Arun was a Tac Marine, and that gave him an advantage, because his mind had expanded to become a gestalt intelligence comprised not only of himself and Barney, but also the more limited intelligences inside his carbine and his combat suit.
But this squit jiving wasn’t like flying his cozy X-Boat. His body was hardened against brutal acceleration, but his head still rang from the abrupt changes in vector, his gut lurched constantly, and his balls ached at the punishment inflicted on himself by flying his body around the battle zone.
He ‘saw’ the squad of Janissaries headed toward HQ Company – probably having detected the density of signal traffic and concluding it meant a high-value target. Strictly speaking, he couldn’t see the invisible Hardits so much as register anomalies in the radiation signature of a supposedly empty patch of space and interpreted the rest.
A quick word across LBNet to Springer, and a frantic dance through the void had led to this moment: an entire second in which he and Springer matched the average vector of the anomalous patch that might potentially be the enemy.
Arun let rip, releasing his SA-71 carbine in full automatic fire.
For a moment, he was a cadet again, winning shooting contests in the Scendence Championship; he was once more a young Marine, impressing a pretty purple-haired space-rat in the range aboard Beowulf. This was the very same SA-71. He’d carried it with him all these years, a more integral part of his body than the legs he had lost to Tawfiq’s torturers.
At this fire rate, the gun’s recoil dampener couldn’t completely soak up the enormous reaction forces, requiring his suit thrusters to push hard to counter the recoil and preserve a stable firing platform.
Arun knew he could aim full automatic fire for about three seconds before his aim would become wild, and about five seconds before the ammo bulb would be exhausted. But his combat instructors had taught him long ago that life expectancy for a Marine sticking to a predictable vector was only two seconds.
Arun allowed himself just a single second of fire – an age in void combat, but he had little respect for Janissaries as void fighters.
All o
f this data, this carefully calculated risk, he didn’t just know it at a deeply ingrained level through his training, he thought it through fully. In the void combat that both human and AI were designed for, the blurring between the two meant that Arun could think at speeds far in excess of anything biological evolution could produce.
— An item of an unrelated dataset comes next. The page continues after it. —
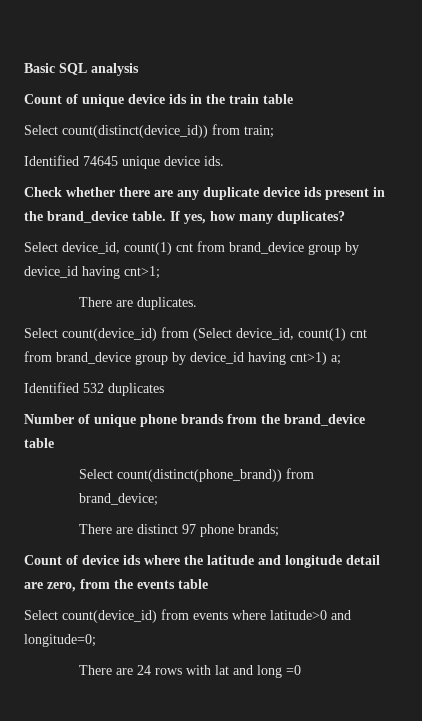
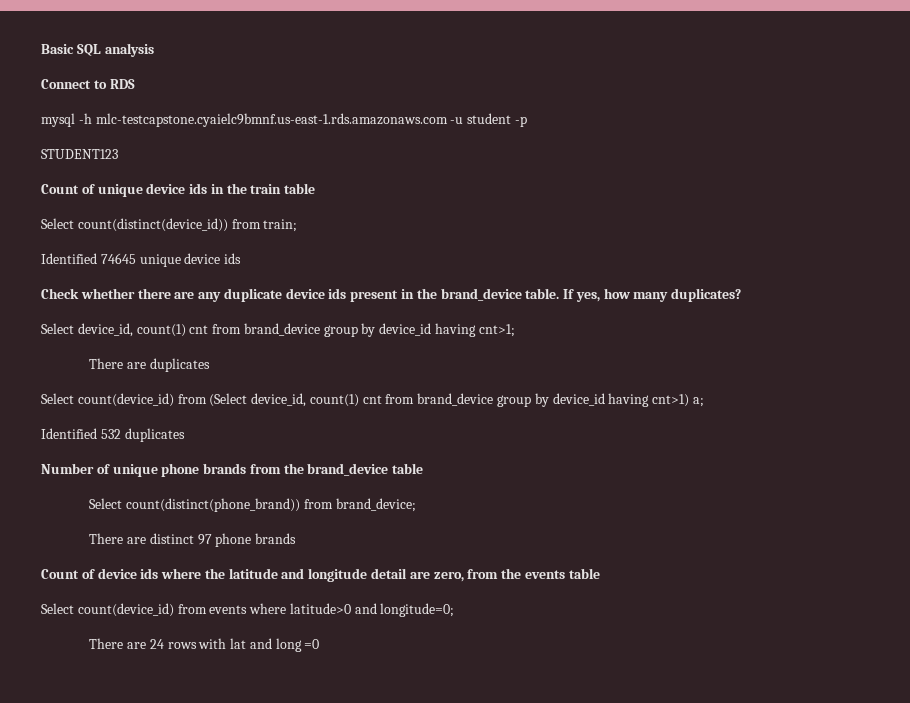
(139, 69) none -> [41,79,135,89] [41,113,527,127] [41,149,118,159] // Connect to RDS // mysql -h mlc-testcapstone.cyaielc9bmnf.us-east-1.rds.amazonaws.com -u student -p // STUDENT123
[204,156,224,166] ids. -> [224,253,242,264] ids
[136,297,197,310] duplicates. -> [149,358,210,372] duplicates
[237,524,279,537] brands; -> [255,533,297,544] brands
Perhaps these accelerated thought processes were an illusion, but that was the point of the intimate link between Marine and AI: it didn’t matter where one ended and the other began so long as he could outthink and outfight the enemy.
In slow motion, Arun watched the anomalous area explode into a debris cloud of shattered armor, fur, and Hardit blood. It was a beautiful sight, glittering in the glow of Earth light from the planet below.
“High-value that, you monkey-vecks,” yelled Springer.
Arun laughed. She was so in tune with him that her words could have been plucked straight from his head.
Long before the Hardit blood stopped exploding into the vacuum, Arun dodged away, but as he did so he found his suit was already reorienting on a bearing he hadn’t expected, the arms of his combat suit bringing his carbine to bear on an enemy he had not yet seen.
Arun knew what was happening and didn’t fight it. He pushed down on the thrill of terror and tried to keep calm. Barney and Arun were a composite intelligence, but Arun was in charge. If Barney was taking control, then there was a frakking good reason. Arun surrendered his mind as four flashing red dots appeared in his tac-grid display.
He had fatally underestimated the Hardits. Their tactical formation was more sophisticated than he’d assumed and now they had gotten the drop on him.
He had seen them far too late.
The monkeys opened fire.
There was no sound, of course, and the bullets seeking Arun were moving too fast for his eyes to see, but Barney could see them. He could even identify the munition type: hypersonic, armor-piercing kinetic slugs, specifically designed to pierce the ACE-2 series combat suit he was wearing.